--- Document passage ---
= Beginning of Section =

Pretty crude, but you get the idea.


----------



## bbzz (May 13, 2011)

k1piee said:
			
		

> Thanks for the quick reply. However is there another option to go with for people that are as lazy as me that don't want to do the math between byte and megabytes?



You'd have to be _ really _ lazy not to divide number by 1,000,000 and get Megabytes.


----------



## wblock@ (May 13, 2011)

Megabytes are 1024^2, but that's beside the point.  Quick, how many megabytes is 18291042814 bytes?  Sometimes, it would be handy to have dd use units other than bytes.


----------



## fwaggle (May 13, 2011)

Install sysutils/coreutils, then alias gdd to dd?


----------



## bbzz (May 13, 2011)

wblock said:
			
		

> Megabytes are 1024^2, but that's beside the point.  Quick, how many megabytes is 18291042814 bytes?  Sometimes, it would be handy to have dd use units other than bytes.



Megabytes are power of 2, or base 10, depending on context.
So if I ever saw 18291042814 I would very quickly deduce that I'm looking at ballpark of 18.3 GB/s (awesome). If I had to know exactly how much it is down to a byte, there's a calculator!


----------



## k1piee (May 13, 2011)

fwaggle said:
			
		

> Install sysutils/coreutils, then alias gdd to dd?



oh I had no idea that there was a GNU port to FreeBSD, that actually worked like a charm! Thanks for the tip 
And thank everyone else for the comments.


----------



## phoenix (May 13, 2011)

wblock said:
			
		

> Megabytes are 1024^2, but that's beside the point.  Quick, how many megabytes is 18291042814 bytes?  Sometimes, it would be handy to have dd use units other than bytes.



While it would be great to have a *-h* option for dd to humanise the output into B/s, KB/s, MB/s, GB/s, etc as needed, it's really not hard to convert 18291042814 bps into MBps (or GBps).  

Just count the number of digits from the right.  Every group of 3 is a new unit (B, KB, MB, GB, etc).  Thus 18.3 GBps.  Basic unit conversion math.

Sure, it's off a bit due to "base 2" and "base 10" muckedy-muck.  But it's close enough.


----------

= End of Section =

--- Data section ---
= Beginning of Section =

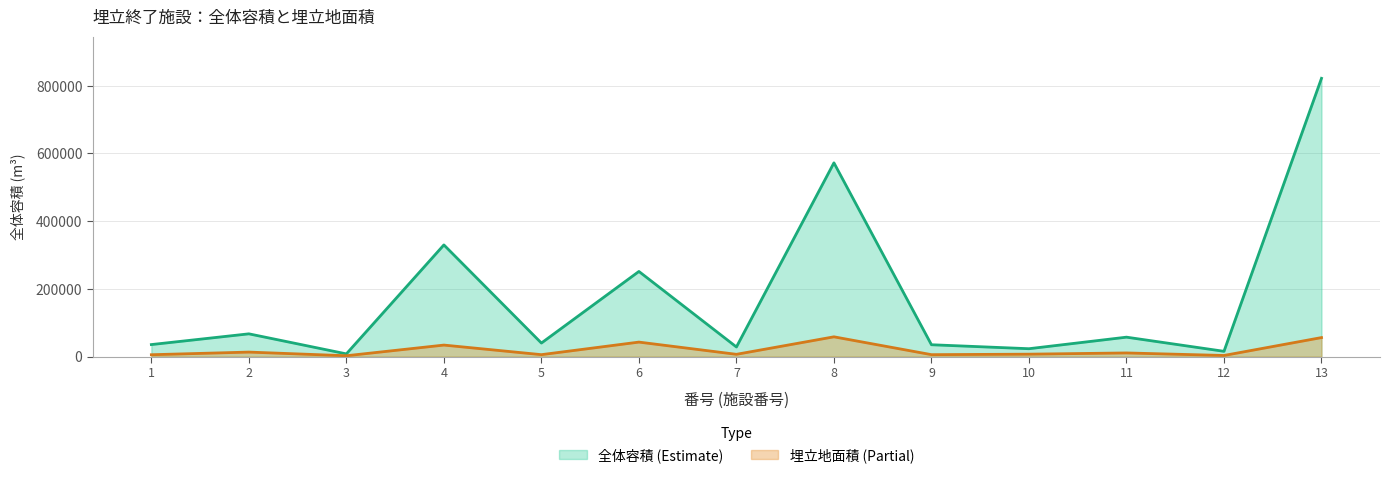

Reading left to right, extract all data points from this chart.

total_volume: 1=35500	2=67217	3=8000	4=329921	5=40000	6=251500	7=28400	8=572322	9=35000	10=23260	11=57380	12=15571	13=822000
area: 1=5500	2=13303	3=2500	4=34000	5=5700	6=42810	7=6700	8=58400	9=5700	10=7139	11=10780	12=3300	13=56168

= End of Section =

--- Exercise tasks ---
a - In the dd forum thread, which port does fwaggle suggest installing?
b - In the dd forum thread, how does phoenix convert 18291042814 into GBps, and why does the result come out only approximate?

--- Expected outputs ---
a - sysutils/coreutils

b - He counts the digits from the right and treats every group of three as a new unit (B, KB, MB, GB), which gives 18.3 GBps. The result is off a bit because of the difference between "base 2" and "base 10," but he considers it close enough.